L’IA et le futur

1 février 2023Sylvain Vigier
Catégories : Éditorial , Opinion


« Do androids dream of electric sheep ? » (Les androïdes rêvent-ils de moutons électriques ?), c’est le titre original du livre de Philip K Dick publié en 1968 et qui donnera l’adaptation cinématographique « Blade runner » en 1982 par Ridley Scott. Dans un Los Angeles futuriste (campé en 2019, soit le vrai turfu des années 70/80), la société Tyrell Corporation produit des androïdes d’apparence humaine, les réplicants, pour réaliser les tâches les plus difficiles et dangereuses de l’humanité. À la suite d’une révolte des réplicants, ceux-ci sont considérés comme dangereux et l’humanité charge les blade runners de les détecter parmi la population et de les détruire (tuer ?). 

Le titre du livre est un résumé parfait des questions que l’auteur se posait sur « l’humanité » que pourrait obtenir de telles créatures (empathie, sentiments, amour…) et que l’on commence à se poser aujourd’hui avec l’arrivée, réelle et non fantasmée cette fois, de l’intelligence artificielle (IA) dans nos vies. On parle ici, comment ne pas en parler, de la mise en ligne de ChatGPT, un « agent conversationnel à intelligence artificielle » développé par la société états-unienne OpenAI (Wikipédia). De nombreux articles ont été écrits dernièrement sur les capacités de cet outil informatique à répondre de manière ordonnée, crédible et argumentée à des questions complexes, et cela dans plusieurs langues. Des chercheurs ont même pu constater que ChatGPT pouvait leur proposer des questions de recherche solides et bien formulées. C’est donc bel et bien un nouveau monde qui s’ouvre.

« Un éditorial est un genre journalistique qui donne à savoir la position ou le point de vue de l’éditeur ou de la rédaction d’un média sur un thème d’actualité » (Wikipédia, la source de référence de l’éditorialiste). Oui mais voilà, l’éditorialiste manque de motivation, d’intérêt, d’inspiration, et remplir sa demi-page lui porte peine. Alors il se tourne vers ChatGPT pour faire la besogne. « Dis moi ChatGPT, c’est quoi ChatGPT ? Quelles sont les conséquences sous-jacentes à ton utilisation?  Répond à la question en 700 mots » (dire « merci » donne-t-il une meilleure réponse?). 

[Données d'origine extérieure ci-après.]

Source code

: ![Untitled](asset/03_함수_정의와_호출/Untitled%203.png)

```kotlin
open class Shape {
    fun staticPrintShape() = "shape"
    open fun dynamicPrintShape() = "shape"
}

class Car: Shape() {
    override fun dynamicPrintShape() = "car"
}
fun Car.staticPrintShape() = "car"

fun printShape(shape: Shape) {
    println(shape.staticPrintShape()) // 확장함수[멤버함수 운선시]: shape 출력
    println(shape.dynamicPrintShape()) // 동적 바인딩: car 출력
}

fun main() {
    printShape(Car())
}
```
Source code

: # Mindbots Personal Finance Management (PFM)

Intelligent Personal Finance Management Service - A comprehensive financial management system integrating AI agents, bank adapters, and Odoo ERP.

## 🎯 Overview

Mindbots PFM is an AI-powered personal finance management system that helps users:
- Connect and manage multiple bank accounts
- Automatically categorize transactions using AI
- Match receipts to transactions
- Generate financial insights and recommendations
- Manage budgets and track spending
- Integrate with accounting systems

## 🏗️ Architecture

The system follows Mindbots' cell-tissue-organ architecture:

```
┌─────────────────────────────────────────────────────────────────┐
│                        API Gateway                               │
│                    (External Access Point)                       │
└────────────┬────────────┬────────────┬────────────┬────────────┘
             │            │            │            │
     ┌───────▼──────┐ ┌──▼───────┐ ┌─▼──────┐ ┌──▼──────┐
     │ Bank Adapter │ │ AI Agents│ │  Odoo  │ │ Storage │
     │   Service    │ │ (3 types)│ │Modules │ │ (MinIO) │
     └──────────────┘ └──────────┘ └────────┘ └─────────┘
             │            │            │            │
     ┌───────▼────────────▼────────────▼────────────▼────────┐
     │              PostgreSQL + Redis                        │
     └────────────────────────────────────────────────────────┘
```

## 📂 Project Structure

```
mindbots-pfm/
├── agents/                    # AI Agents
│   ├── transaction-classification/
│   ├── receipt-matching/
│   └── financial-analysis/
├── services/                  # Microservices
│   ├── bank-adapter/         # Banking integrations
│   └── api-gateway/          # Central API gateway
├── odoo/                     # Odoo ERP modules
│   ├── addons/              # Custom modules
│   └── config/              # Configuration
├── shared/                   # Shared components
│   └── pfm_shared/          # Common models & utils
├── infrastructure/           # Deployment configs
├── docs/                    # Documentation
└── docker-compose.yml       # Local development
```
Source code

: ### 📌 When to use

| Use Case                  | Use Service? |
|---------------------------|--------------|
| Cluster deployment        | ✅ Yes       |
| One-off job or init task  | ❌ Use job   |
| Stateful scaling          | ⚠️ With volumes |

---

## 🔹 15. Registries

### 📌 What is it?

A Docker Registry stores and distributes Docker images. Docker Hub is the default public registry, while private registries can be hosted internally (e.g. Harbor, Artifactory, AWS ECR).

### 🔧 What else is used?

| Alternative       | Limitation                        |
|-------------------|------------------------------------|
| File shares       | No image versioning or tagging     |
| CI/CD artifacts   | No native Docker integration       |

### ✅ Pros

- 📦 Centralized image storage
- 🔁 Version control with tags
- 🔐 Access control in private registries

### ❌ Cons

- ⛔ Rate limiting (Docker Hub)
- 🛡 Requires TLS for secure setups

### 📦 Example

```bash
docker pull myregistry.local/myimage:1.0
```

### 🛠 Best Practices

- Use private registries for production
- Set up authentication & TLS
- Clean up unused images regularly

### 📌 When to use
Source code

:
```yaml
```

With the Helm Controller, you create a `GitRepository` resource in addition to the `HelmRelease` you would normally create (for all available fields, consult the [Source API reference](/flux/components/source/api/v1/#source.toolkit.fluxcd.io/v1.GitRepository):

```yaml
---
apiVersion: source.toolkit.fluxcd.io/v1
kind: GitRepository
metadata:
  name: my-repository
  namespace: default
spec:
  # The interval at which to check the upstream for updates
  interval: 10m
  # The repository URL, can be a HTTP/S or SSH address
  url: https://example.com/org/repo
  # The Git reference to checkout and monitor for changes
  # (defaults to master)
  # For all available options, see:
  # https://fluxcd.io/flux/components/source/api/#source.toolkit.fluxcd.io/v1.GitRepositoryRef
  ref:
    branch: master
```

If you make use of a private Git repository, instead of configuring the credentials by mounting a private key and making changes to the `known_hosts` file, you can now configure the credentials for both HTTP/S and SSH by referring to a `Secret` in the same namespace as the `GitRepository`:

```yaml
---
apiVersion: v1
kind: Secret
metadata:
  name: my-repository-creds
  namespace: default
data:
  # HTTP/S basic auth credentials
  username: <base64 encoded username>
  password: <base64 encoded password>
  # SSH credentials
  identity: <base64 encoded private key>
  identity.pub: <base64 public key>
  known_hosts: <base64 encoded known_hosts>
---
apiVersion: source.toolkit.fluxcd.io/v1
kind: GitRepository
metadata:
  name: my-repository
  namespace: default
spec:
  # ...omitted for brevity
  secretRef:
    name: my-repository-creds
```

En sommes, ce nouveau venu dans le monde numérique et câblé nous pose à nouveau la question de « qui sommes-nous? » et « à quoi servons nous ?  ». Si je peux demander un éditorial à une machine, à quoi me sert de penser ? De réfléchir ? De tenter d’organiser et de restituer une certaine vision du monde. Vision du monde qui m’est personnelle, mais que je souhaite partager dans ces lignes soit pour nourrir le débat, soit pour convaincre les agnostiques, sceptiques ou même les récalcitrants.

I’m afraid, Dave

Pour être honnête, je ne souhaitais pas parler de ChatGPT. Je ne souhaitais pas envisager la limite d’une telle machine : ChatGPT a -t-il /elle une opinion, un point de vue ? ChatGPT a-t-il/elle grandit à la campagne ou à la ville, dans quel pays ? Quelle école secondaire, quelle université? La guerre, c’est mal, oui ? Mais la guerre en Ukraine, c’est bien non ? Quelles que soient la pertinence et la véracité des faits et données colligés par une machine, on ne peut accepter un texte sans savoir d’où il vient. L’enjeu n’est pas le mensonge mais le prisme. Que pense ChatGPT ? Est-ce un résumé de tout ce que l’on trouve sur l’internet ? Est-ce la vision de ses concepteurs de chez OpenAI qui ressort lorsqu’on l’interroge ? ChatGPT peut-il penser par-lui-même, comme les réplicants de K Dick ou HAL9000 de Kubrick ? Comment faire confiance à l’opinion dont on ne peut savoir sur quelles bases elle s’est construite ?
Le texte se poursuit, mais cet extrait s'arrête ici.